Simple solution to supplemental standoff

By Libby

Greg Sargent taps his inside sources to report Congressional negotiations with the White House have completely broken down.
Here's the situation in a nutshell, as best as we understand it. The White House says it simply won't accept any sort of timetable, even a waivable one. It says it won't accept any kind of benchmarks for progress in Iraq if there are any consequences for not meeting them.
Is anybody surprised? Bush has made clear from the get go that he won't sign anything but a blank check.
So aside from sending the bill back there are only two apparent possibilities left: Either the White House gives on one of these points. Or the Dem Congressional leadership caves and produces a bill funding the war until, say, September, with some sort of benchmarks but no accountability -- in other words, something that's effectively meaningless.
There's a third choice that doesn't seem to occur to our legislators. The Dems big concern in this political gamesmanship that passes for governance is to avoid the appearance that the Republicans were the "bi-partisan" brokers of a meaningless deal. Well here's a thought, how about the Dems simply stand on principle and put forward a bill with meaningful metrics and let the GOPers vote it down?
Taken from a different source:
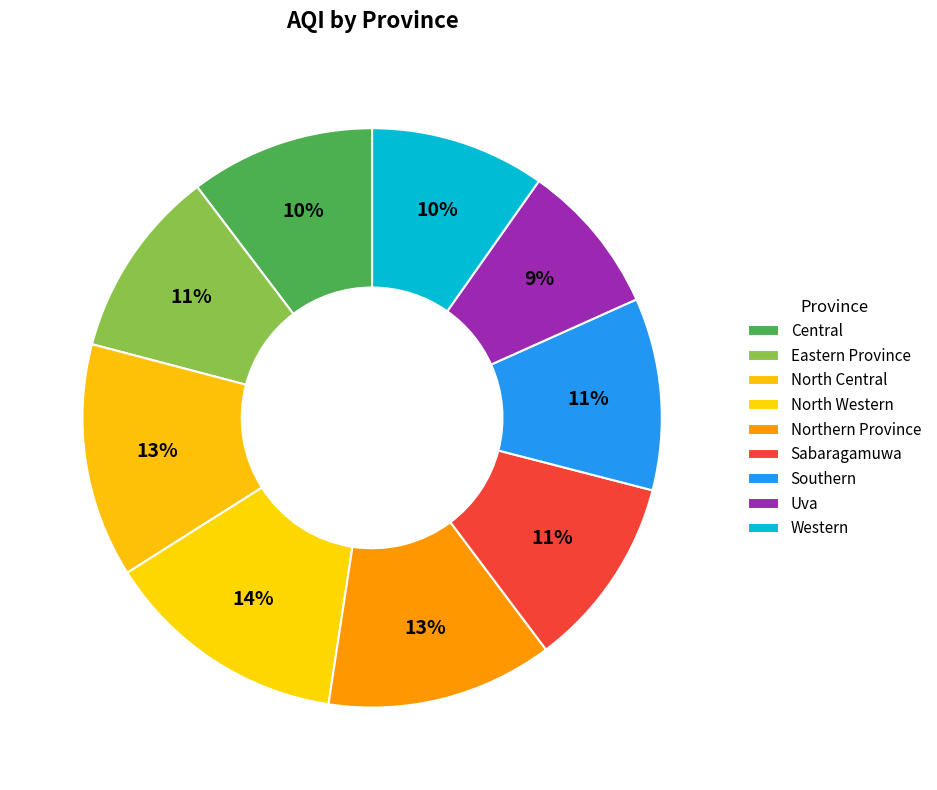

What percentage is the North Western slice, to the nearest percent?

14%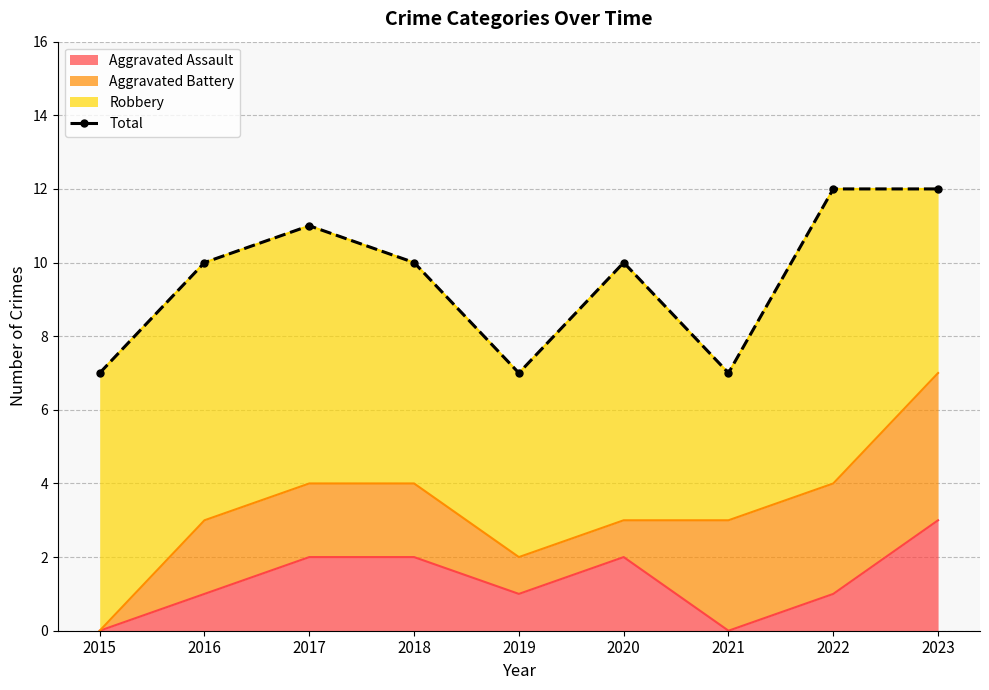

Rank the categories by value from highest to lowest.

2022, 2023, 2017, 2016, 2018, 2020, 2015, 2019, 2021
This is not rocket science. You have a president who gave away $929 billion in tax breaks to the wealthy and is threatening to veto another bill because it would give a pitiful extra $6 a month to our troops who are fighting and dying for his imperial occupation and the Democrats are worried that they'll be the ones who look like they're not supporting our soldiers? This is exactly the kind of namby-pamby handwringing that allowed the GOP to paint the party as a bunch of weak-kneed, indecisive idiots and has thrown their approval into the dumper with our Reckless Leader.

The solution to this standoff couldn't be more obvious. Screw appearances and take a stand dammit. Show the voters they care more about the welfare of the country than their own political skin. Let the wingnuts shriek about the death of the Democratic party. They're loud but they're a minority now. In the long run, a meaningful bill will gain the respect of the majority of Americans who have had enough of the occupation and are sick and tired of Beltway shenanigans.
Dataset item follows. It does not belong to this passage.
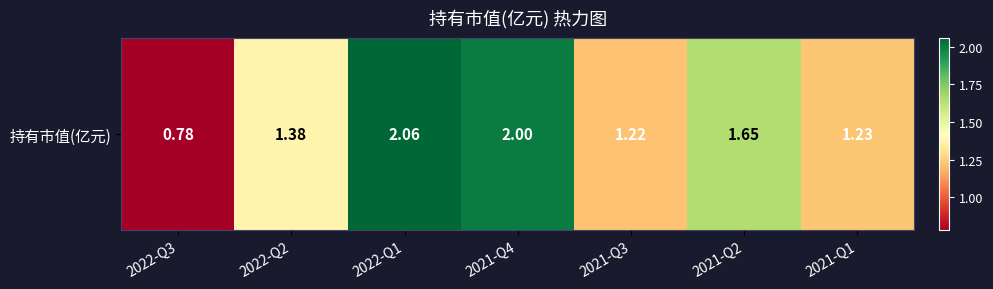

Reading left to right, list all the values displayed in this chart.

2022-Q3=0.8	2022-Q2=1.4	2022-Q1=2.1	2021-Q4=2.0	2021-Q3=1.2	2021-Q2=1.6	2021-Q1=1.2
Passing nothing is better than sending a meaningless bill to the White House. If the Democrats can't pass a bill by Memorial Day as promised, let it be because the Republicans still refuse to hold the madman they put into office accountable. The blood will be on their hands and the Democrats should point out just as loudly and often as possible that they are trying to support our troops by demanding a meaningful measure of progress and definitive end plan. Anything less will simply reinforce the vision of Democrats as cringing cowards.